# WHAT YOU HAVE TO DO
Retype every line of the listing below with no changes.

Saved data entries
┄┄┄┄┄┄┄┄┄┄┄┄┄┄┄┄┄┄┄┄

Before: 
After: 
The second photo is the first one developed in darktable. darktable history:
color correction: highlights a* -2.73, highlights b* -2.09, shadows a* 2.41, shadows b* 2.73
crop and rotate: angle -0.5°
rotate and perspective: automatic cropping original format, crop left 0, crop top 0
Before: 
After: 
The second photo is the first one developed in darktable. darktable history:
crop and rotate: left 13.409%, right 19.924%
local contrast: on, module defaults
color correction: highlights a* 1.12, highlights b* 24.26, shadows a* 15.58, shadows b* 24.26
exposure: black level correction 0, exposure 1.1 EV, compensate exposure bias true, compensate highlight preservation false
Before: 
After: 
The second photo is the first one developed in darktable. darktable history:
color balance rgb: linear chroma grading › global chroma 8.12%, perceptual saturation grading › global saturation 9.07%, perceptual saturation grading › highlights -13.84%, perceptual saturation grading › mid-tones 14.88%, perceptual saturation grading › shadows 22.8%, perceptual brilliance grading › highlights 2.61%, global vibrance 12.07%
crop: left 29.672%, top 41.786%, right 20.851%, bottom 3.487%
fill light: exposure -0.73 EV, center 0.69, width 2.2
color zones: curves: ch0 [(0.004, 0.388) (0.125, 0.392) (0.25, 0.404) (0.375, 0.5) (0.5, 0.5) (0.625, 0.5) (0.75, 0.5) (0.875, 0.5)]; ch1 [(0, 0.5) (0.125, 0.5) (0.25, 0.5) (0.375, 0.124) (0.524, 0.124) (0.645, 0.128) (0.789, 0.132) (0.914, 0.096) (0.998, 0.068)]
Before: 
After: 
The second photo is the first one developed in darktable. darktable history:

┄┄┄┄┄┄┄┄┄┄┄┄┄┄┄┄┄┄┄┄

# FULL RESPONSE
Before: 
After: 
The second photo is the first one developed in darktable. darktable history:
color correction: highlights a* -2.73, highlights b* -2.09, shadows a* 2.41, shadows b* 2.73
crop and rotate: angle -0.5°
rotate and perspective: automatic cropping original format, crop left 0, crop top 0
Before: 
After: 
The second photo is the first one developed in darktable. darktable history:
crop and rotate: left 13.409%, right 19.924%
local contrast: on, module defaults
color correction: highlights a* 1.12, highlights b* 24.26, shadows a* 15.58, shadows b* 24.26
exposure: black level correction 0, exposure 1.1 EV, compensate exposure bias true, compensate highlight preservation false
Before: 
After: 
The second photo is the first one developed in darktable. darktable history:
color balance rgb: linear chroma grading › global chroma 8.12%, perceptual saturation grading › global saturation 9.07%, perceptual saturation grading › highlights -13.84%, perceptual saturation grading › mid-tones 14.88%, perceptual saturation grading › shadows 22.8%, perceptual brilliance grading › highlights 2.61%, global vibrance 12.07%
crop: left 29.672%, top 41.786%, right 20.851%, bottom 3.487%
fill light: exposure -0.73 EV, center 0.69, width 2.2
color zones: curves: ch0 [(0.004, 0.388) (0.125, 0.392) (0.25, 0.404) (0.375, 0.5) (0.5, 0.5) (0.625, 0.5) (0.75, 0.5) (0.875, 0.5)]; ch1 [(0, 0.5) (0.125, 0.5) (0.25, 0.5) (0.375, 0.124) (0.524, 0.124) (0.645, 0.128) (0.789, 0.132) (0.914, 0.096) (0.998, 0.068)]
Before: 
After: 
The second photo is the first one developed in darktable. darktable history:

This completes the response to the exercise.